## TEXT SHOWN
+++++

According to Miano, this heightened interest in the district’s practices and curriculum comes in waves.
“When issues find their way into national news media, we can anticipate increased interest locally,” Miano wrote.
Some of the ways this has materialized in Eagle County is pertaining to issues on to school safety, common core standards, COVID-related school operations, and most recently, Critical Race Theory.
Critical Race Theory is an academic framework — initially created four decades ago by legal scholars — to examine how policies and the law perpetuate systemic racism. The framework started to receive nationwide attention as the 2020 racial protests took off and a number of conservative-leaning media publications began to cover the topic.
Not only has the controversy surrounding the theory led multiple states to enact laws about how students learn history, but eventually it caught the attention of Colorado parents, who are now arguing with boards across the state that the topic is too divisive and complex for students.
One mom at the Tuesday night community meeting reflected on Critical Race Theory as a “Marxist ideology” that “promotes hatred,” and that “when you focus on any one race, you’re perpetuating the racial tension.” Another mom referred to it as “reverse racism.”
According to Assistant Superintendent Katie Jarnot, Critical Race Theory is not being taught in Eagle County Schools, as it is not part of the state standards.
What the district is doing, however, is redefining how it teaches controversial subjects and texts. Jarnot, this fall, is doing a training with all secondary teachers on the district’s policy on teaching controversial and sensitive issues.
Jarnot said a large part of this training will be focused on ensuring that all views, specifically divergent views, are addressed when controversial texts are presented to students. This also includes identifying primary sources in these texts and having students evaluate and interpret them for themselves.
“We need to create an environment where if teachers are going to talk about a subject that is controversial, that they do it in a way that is balanced and objective,” Qualman said at the meeting. “We have to do a better job at teaching our teachers and our principals about how to cover those topics in a way that is balanced and is objective.”
These meetings also offered an opportunity for parents and the district’s equity policy and how it is meant to ensure that any barriers to learning are identified and that students are given the support they need to succeed. The groups also discussed grading practices, curricular adoption as well as specific questions about school activities and schedules going into next year. The district plans to post all the questions and answers to its website.
The future is transparent
This renewed and present interest in schools will lead to more transparency in the future, according to the district.
“We believe that in the long run, COVID-19 has provided an opportunity for public schools to be more transparent and inclusive in policy and decision making,” Miano wrote.

+++++

## STUDY MATERIAL
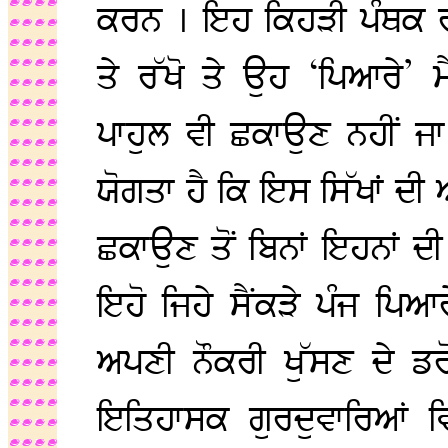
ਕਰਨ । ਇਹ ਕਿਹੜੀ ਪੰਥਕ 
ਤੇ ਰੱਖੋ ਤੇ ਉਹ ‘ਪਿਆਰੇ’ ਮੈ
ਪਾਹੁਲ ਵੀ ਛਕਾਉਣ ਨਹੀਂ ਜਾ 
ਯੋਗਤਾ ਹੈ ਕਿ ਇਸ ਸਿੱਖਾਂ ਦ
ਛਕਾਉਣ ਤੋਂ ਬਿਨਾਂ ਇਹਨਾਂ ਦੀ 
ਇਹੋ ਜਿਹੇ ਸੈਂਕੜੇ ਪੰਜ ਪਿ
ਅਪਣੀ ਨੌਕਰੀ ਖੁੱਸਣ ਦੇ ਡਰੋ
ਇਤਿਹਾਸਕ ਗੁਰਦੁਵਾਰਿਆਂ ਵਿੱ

+++++

## WHAT YOU HAVE TO DO
Summarize the article on Eagle County schools and Critical Race Theory in three sentences.

## EXERCISE RESPONSE
The Eagle County school district says local interest in its practices rises in waves when issues reach national news, most recently with Critical Race Theory, which some parents at a community meeting criticized. According to the assistant superintendent, Critical Race Theory is not taught in Eagle County Schools because it is not part of the state standards, but this fall she is training all secondary teachers on the district's policy for teaching controversial and sensitive issues so that divergent views are addressed. The district expects the renewed interest to lead to more transparency and plans to post all the meeting's questions and answers on its website.